> _Text for analysis_:

○ ○ ○

SC11: Ultra-low latency Ethernet

Nicole Hemsoth, who started HPC in the Cloud and who is now editor of Datanami which focuses on Big Data, suggested I visit the Cisco booth and find out what Jeff Squyres has been working on.

I've known Jeff since the days when I evaluated Open MPI and proposed successfully that Sun drop its proprietary MPI implementation and join Jeff and others on this then-emerging open source implementation.

At SC11, Jeff showed he could achieve half-roundtrip latencies on ethernet of about 5us, user process to user process. He did this on a native system (no virtualization) using a polling, user-mode driver written to talk directy to the Cisco 10 GbE Palo adapter (officially known as the Cisco UCS M81KR Virtual Interface Card) on UCS systems. The latencies were great, but we talked about something even more interesting.

The Cisco Palo cards were co-designed with VMware's vmxnet3 virtual device to share a common data path specification. Which means that in addition to demonstrating excellent performance, we should be able to migrate running VMs that are using Palo adaptors in passthrough mode (VMware Direct Path I/O) on vSphere 5. For information on how that works, see this presentation [PDF].

Using Jeff's user-mode driver running in a virtual machine on vSphere 5, we should be able to demonstrate low latency, high-performance Ethernet-based MPI application results. And, in addition, we should be able to start experimenting with providing proactive fault resiliency with Palo and UCS for single and multiprocess applications -- that is, the ability to proactively move workload or pieces of workload to avoid underlying hardware failures.

○ ○ ○

> _Exercise inputs_:
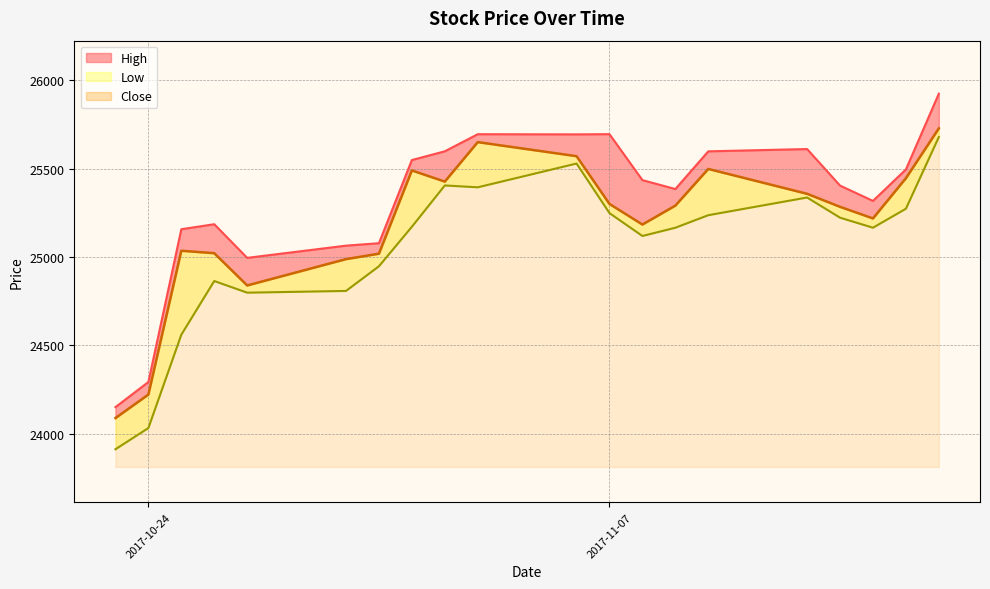

Which series has the largest range (max minus min)?

High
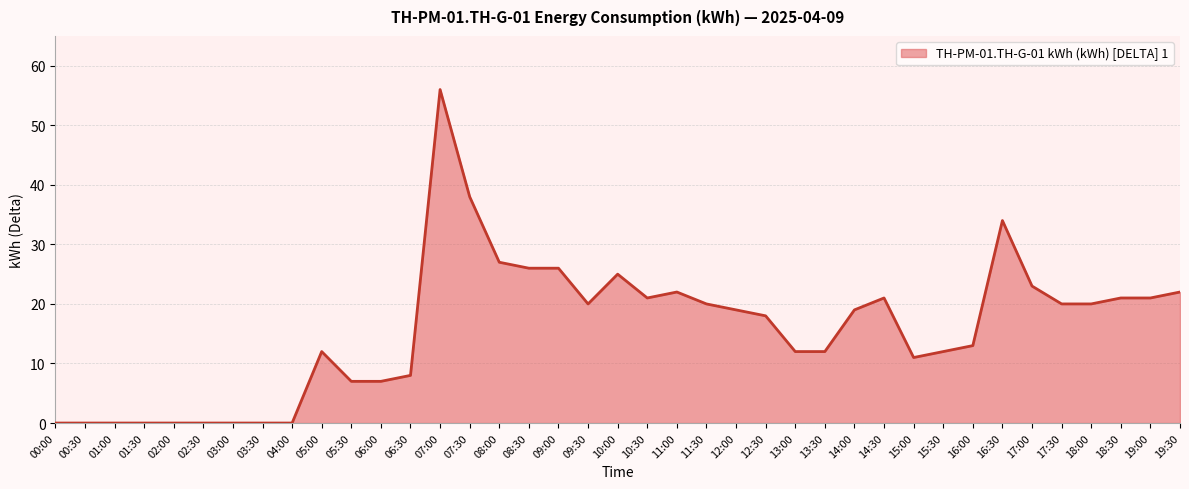

What is the ratio of the value at 12:30 to the value at 12:00?

0.9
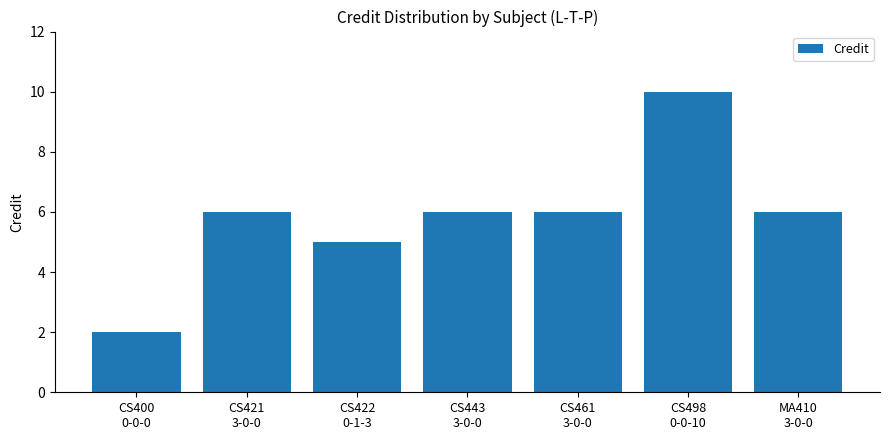

How many values are below 6?

2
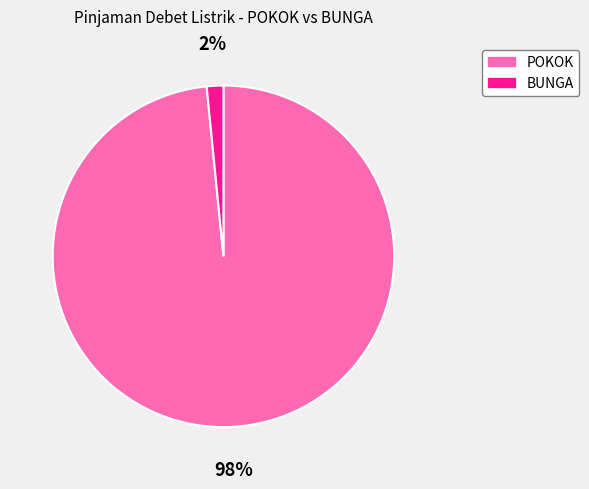

How many segments does this pie chart have?

2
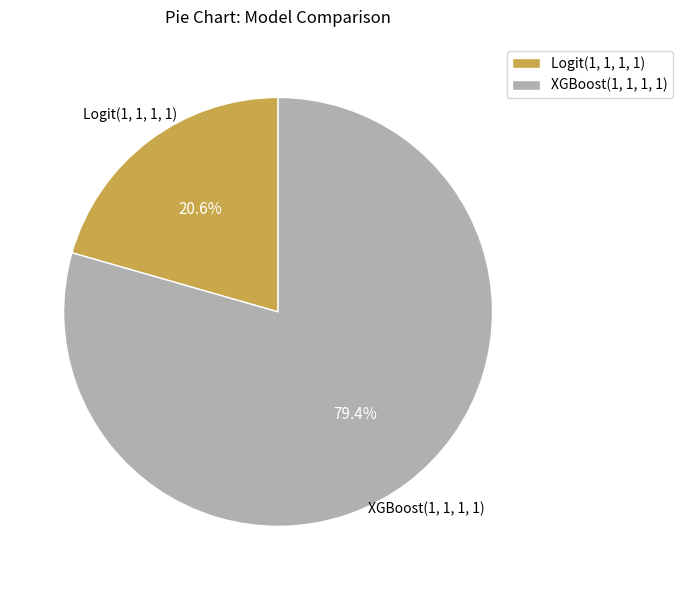

The XGBoost(1, 1, 1, 1) slice represents 79% of the pie. True or false?

True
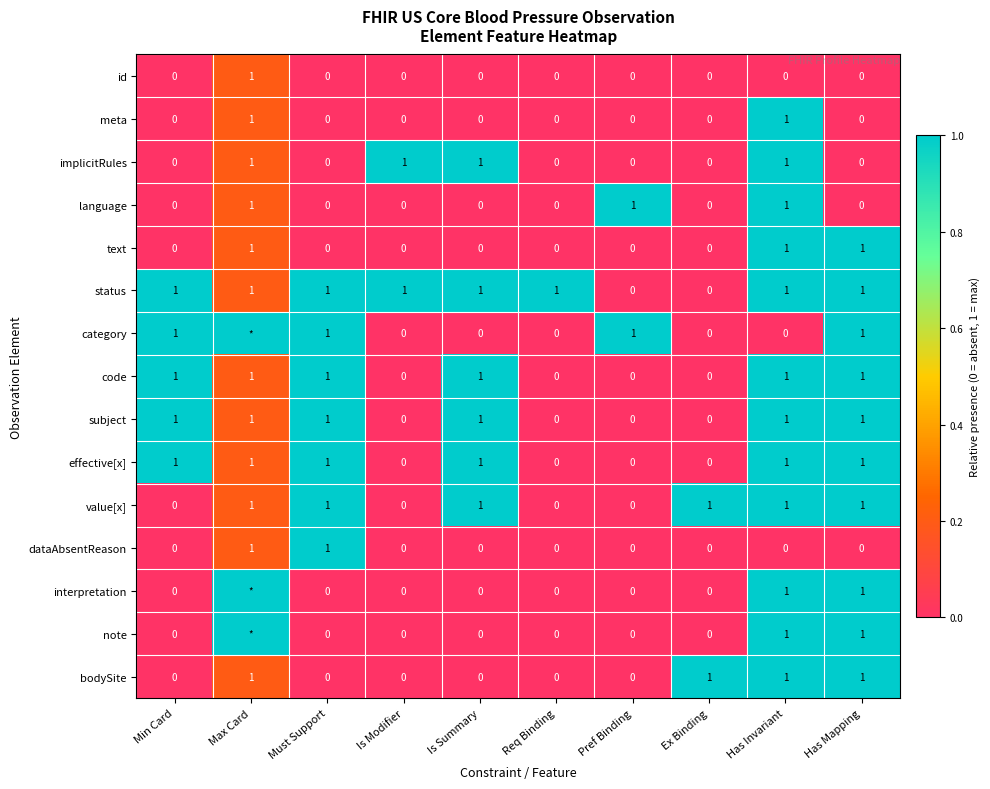

The implicitRules series shows 1 at Is Modifier. True or false?

True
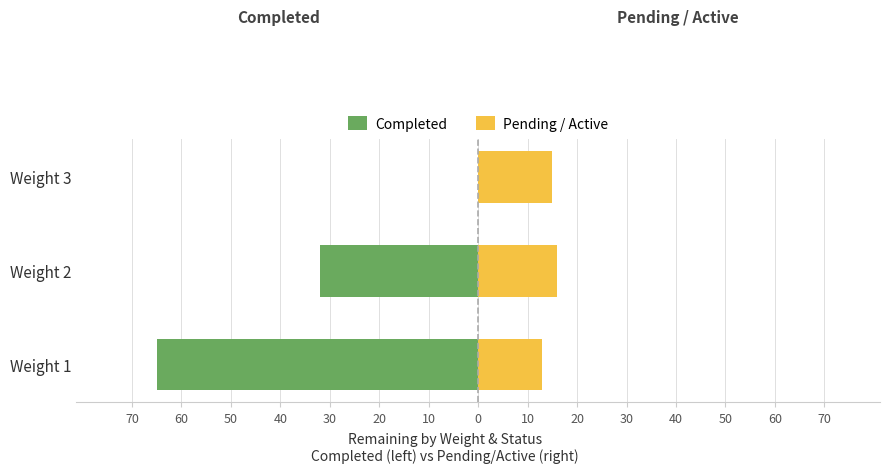

What are all the series names shown in the legend?

Completed, Pending / Active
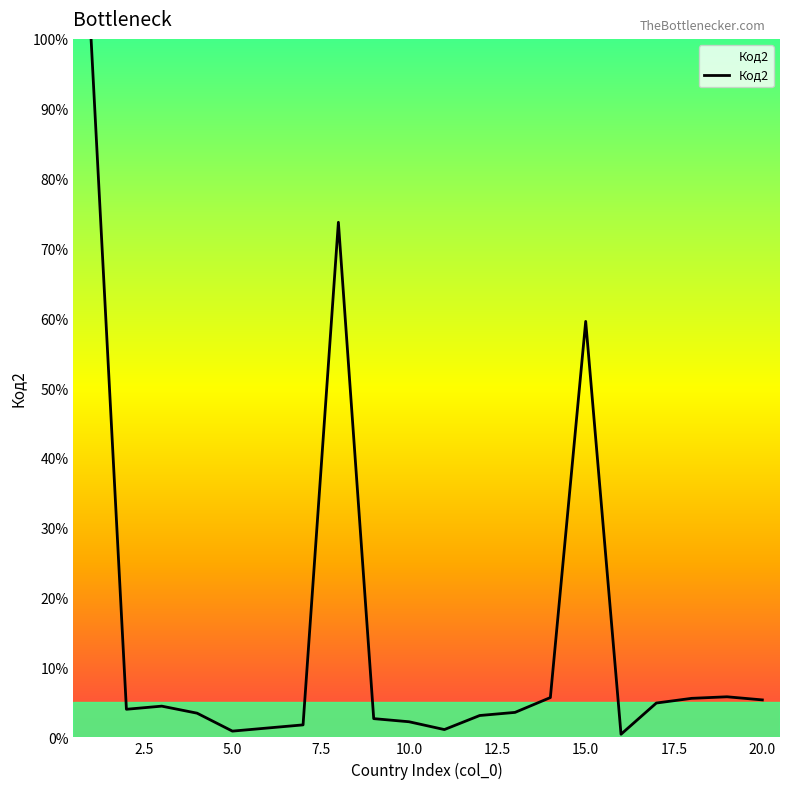

How many lines are shown in the chart?

1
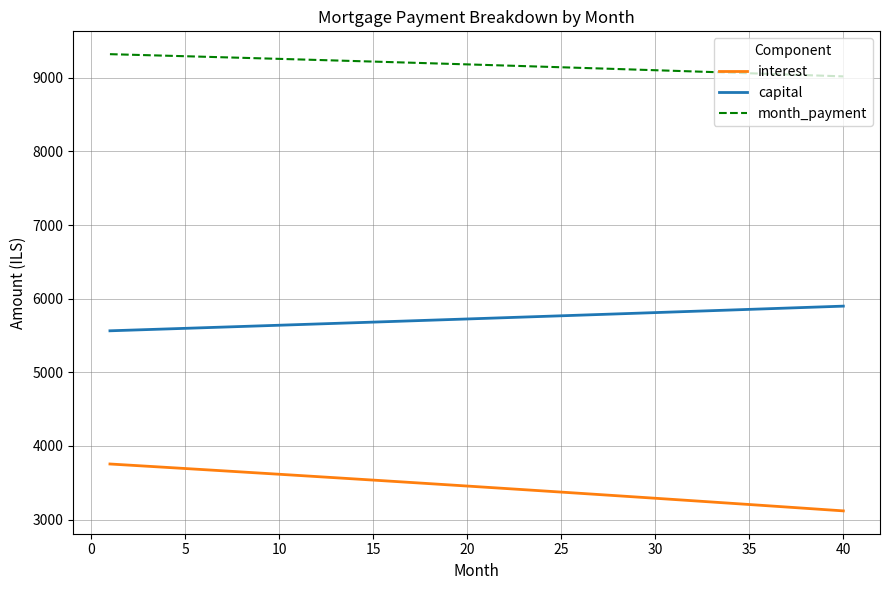

True or false: interest and capital intersect in this chart.

False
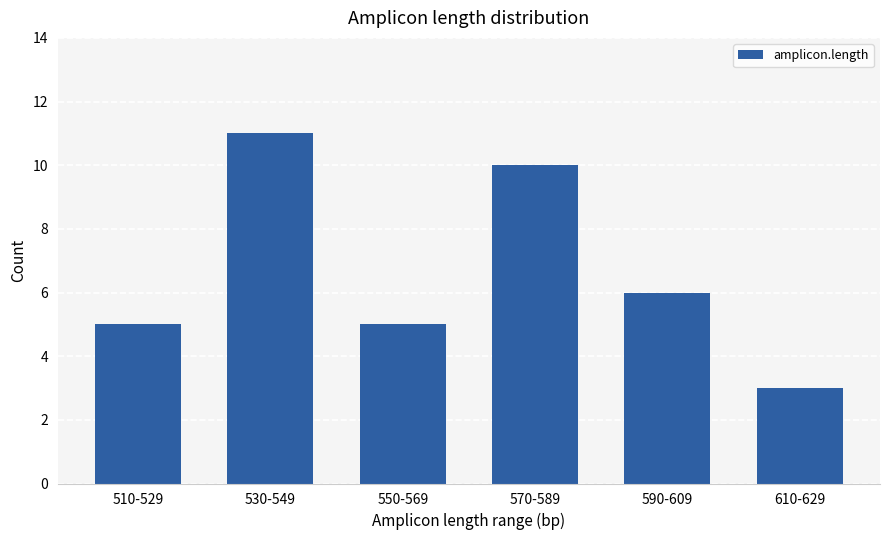

What is the minimum value shown in the chart?

3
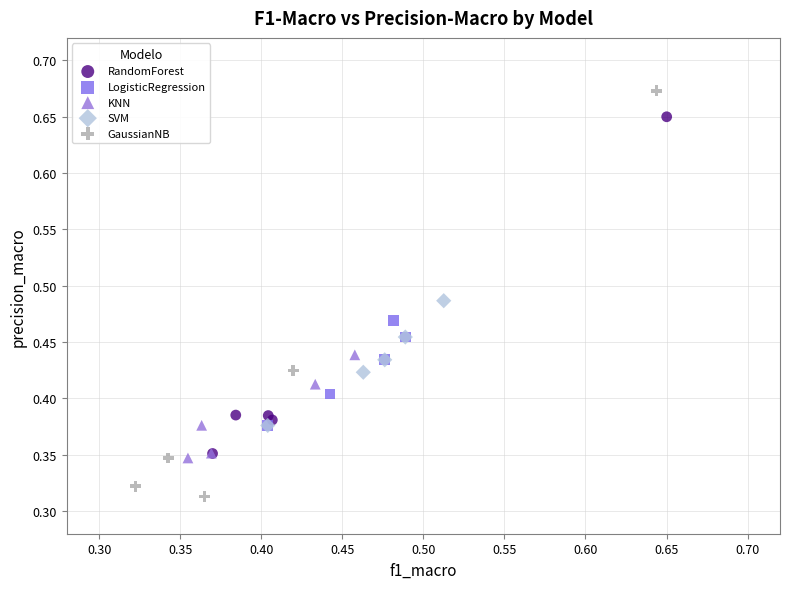

Which series reaches the minimum Y coordinate?

GaussianNB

○ ○ ○

> _Actions to take_:
1. Repeat word for word the stretch of the Ethernet latency text from "SC11: Ultra-low latency" through "been working on.".
2. Turn the stretch of rows from the line containing "What is the ratio" through the last line of the rows into a JSON list of strings, one string per line. Skip blank lines, and leave the pictures out.
The rows and the text were taken from separate sources.

> _Exercise solutions_:
1.
SC11: Ultra-low latency Ethernet

Nicole Hemsoth, who started HPC in the Cloud and who is now editor of Datanami which focuses on Big Data, suggested I visit the Cisco booth and find out what Jeff Squyres has been working on.

2.
[
  "What is the ratio of the value at 12:30 to the value at 12:00?",
  "0.9",
  "How many values are below 6?",
  "2",
  "How many segments does this pie chart have?",
  "2",
  "The XGBoost(1, 1, 1, 1) slice represents 79% of the pie. True or false?",
  "True",
  "The implicitRules series shows 1 at Is Modifier. True or false?",
  "True",
  "What are all the series names shown in the legend?",
  "Completed, Pending / Active",
  "How many lines are shown in the chart?",
  "1",
  "True or false: interest and capital intersect in this chart.",
  "False",
  "What is the minimum value shown in the chart?",
  "3",
  "Which series reaches the minimum Y coordinate?",
  "GaussianNB"
]